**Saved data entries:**
══════════════════════════════
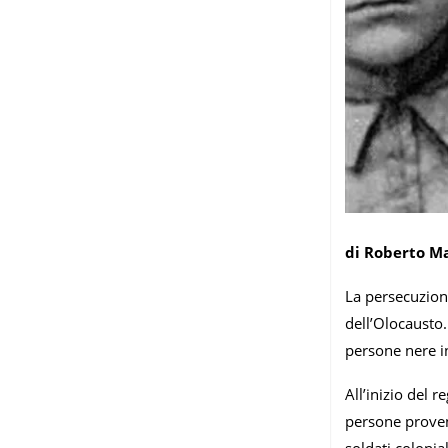
di Roberto Ma
La persecuzione
dell’Olocausto.
persone nere in
All’inizio del
persone proveni
soldati colonia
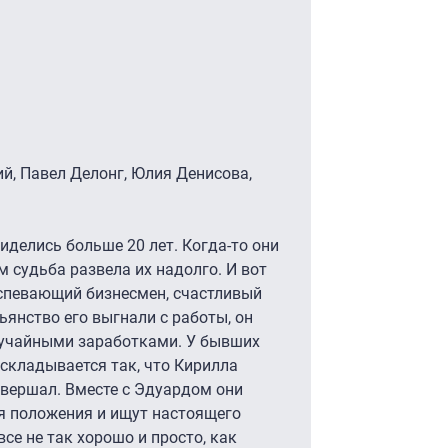
ий, Павел Делонг, Юлия Денисова,
иделись больше 20 лет. Когда-то они
м судьба развела их надолго. И вот
успевающий бизнесмен, счастливый
ьянство его выгнали с работы, он
лучайными заработками. У бывших
 складывается так, что Кирилла
овершал. Вместе с Эдуардом они
я положения и ищут настоящего
все не так хорошо и просто, как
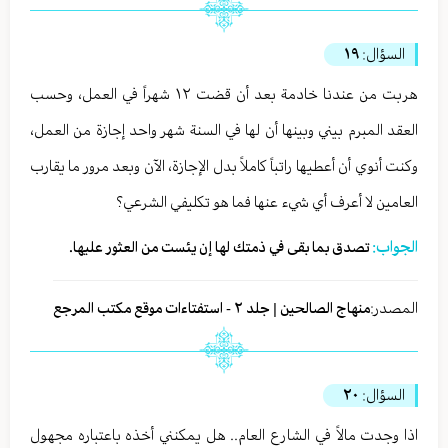
السؤال:
١٩
هربت من عندنا خادمة بعد أن قضت ١٢ شهراً في العمل، وحسب
العقد المبرم بيني وبينها أن لها في السنة شهر واحد إجازة من العمل،
وكنت أنوي أن أعطيها راتباً كاملاً بدل الإجازة، الآن وبعد مرور ما يقارب
العامين لا أعرف أي شيء عنها فما هو تكليفي الشرعي؟
الجواب:
تصدق بما بقى في ذمتك لها إن يئست من العثور عليها.
المصدر:
منهاج الصالحين | جلد ٢ - استفتاءات موقع مكتب المرجع
السؤال:
٢٠
اذا وجدت مالاً في الشارع العام.. هل يمكنني أخذه باعتباره مجهول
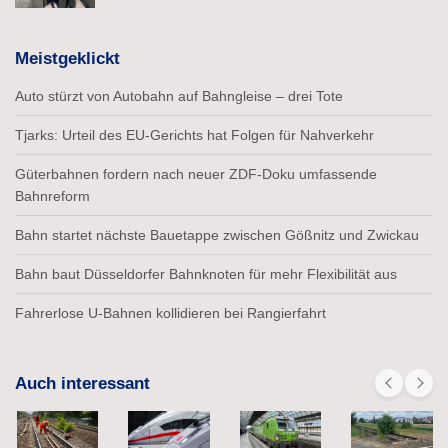
Meistgeklickt
Auto stürzt von Autobahn auf Bahngleise – drei Tote
Tjarks: Urteil des EU-Gerichts hat Folgen für Nahverkehr
Güterbahnen fordern nach neuer ZDF-Doku umfassende
Bahnreform
Bahn startet nächste Bauetappe zwischen Gößnitz und Zwickau
Bahn baut Düsseldorfer Bahnknoten für mehr Flexibilität aus
Fahrerlose U-Bahnen kollidieren bei Rangierfahrt
Auch interessant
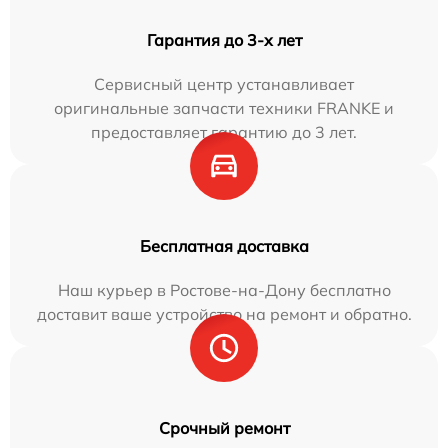
Гарантия до 3-х лет
Сервисный центр устанавливает
оригинальные запчасти техники FRANKE и
предоставляет гарантию до 3 лет.
Бесплатная доставка
Наш курьер в Ростове-на-Дону бесплатно
доставит ваше устройство на ремонт и обратно.
Срочный ремонт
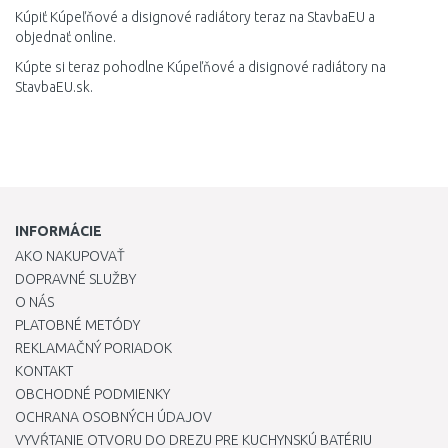
Kúpiť Kúpeľňové a disignové radiátory teraz na StavbaEU a
objednať online.
Kúpte si teraz pohodlne Kúpeľňové a disignové radiátory na
StavbaEU.sk.
INFORMÁCIE
AKO NAKUPOVAŤ
DOPRAVNÉ SLUŽBY
O NÁS
PLATOBNÉ METÓDY
REKLAMAČNÝ PORIADOK
KONTAKT
OBCHODNÉ PODMIENKY
OCHRANA OSOBNÝCH ÚDAJOV
VYVŔTANIE OTVORU DO DREZU PRE KUCHYNSKÚ BATÉRIU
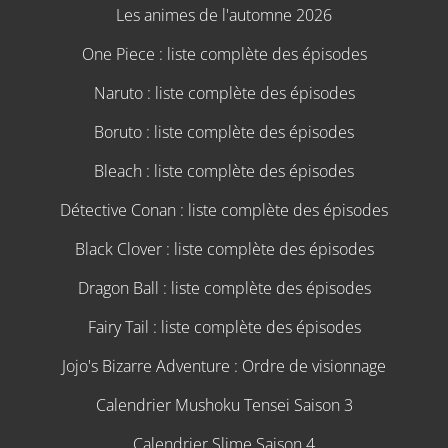
Les animes de l'automne 2026
One Piece : liste complète des épisodes
Naruto : liste complète des épisodes
Boruto : liste complète des épisodes
Bleach : liste complète des épisodes
Détective Conan : liste complète des épisodes
Black Clover : liste complète des épisodes
Dragon Ball : liste complète des épisodes
Fairy Tail : liste complète des épisodes
Jojo's Bizarre Adventure : Ordre de visionnage
Calendrier Mushoku Tensei Saison 3
Calendrier Slime Saison 4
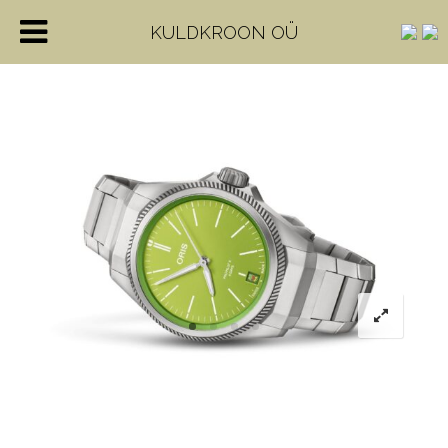
KULDKROON OÜ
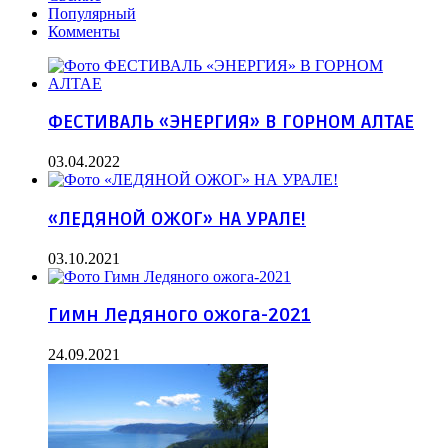
Популярный
Комменты
ФЕСТИВАЛЬ «ЭНЕРГИЯ» В ГОРНОМ АЛТАЕ
03.04.2022
«ЛЕДЯНОЙ ОЖОГ» НА УРАЛЕ!
03.10.2021
Гимн Ледяного ожога-2021
24.09.2021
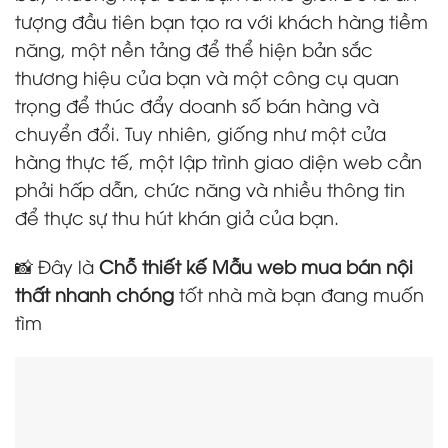
tượng đầu tiên bạn tạo ra với khách hàng tiềm
năng, một nền tảng để thể hiện bản sắc
thương hiệu của bạn và một công cụ quan
trọng để thúc đẩy doanh số bán hàng và
chuyển đổi. Tuy nhiên, giống như một cửa
hàng thực tế, một lập trình giao diện web cần
phải hấp dẫn, chức năng và nhiều thông tin
để thực sự thu hút khán giả của bạn.
📸 Đây là
Chỗ thiết kế Mẫu web mua bán nội
thất nhanh chóng
tốt nhà mà bạn đang muốn
tìm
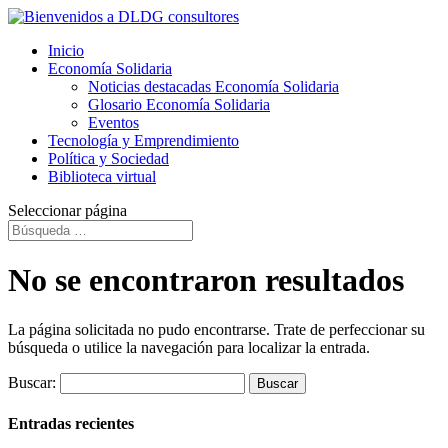
Inicio
Economía Solidaria
Noticias destacadas Economía Solidaria
Glosario Economía Solidaria
Eventos
Tecnología y Emprendimiento
Política y Sociedad
Biblioteca virtual
Seleccionar página
No se encontraron resultados
La página solicitada no pudo encontrarse. Trate de perfeccionar su
búsqueda o utilice la navegación para localizar la entrada.
Buscar:
Entradas recientes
══════════════════════════════
**Instructions to follow:** Every line in the records above that contains the word "Saison" should be copied out.

**Result of this task:**
Calendrier Mushoku Tensei Saison 3
Calendrier Slime Saison 4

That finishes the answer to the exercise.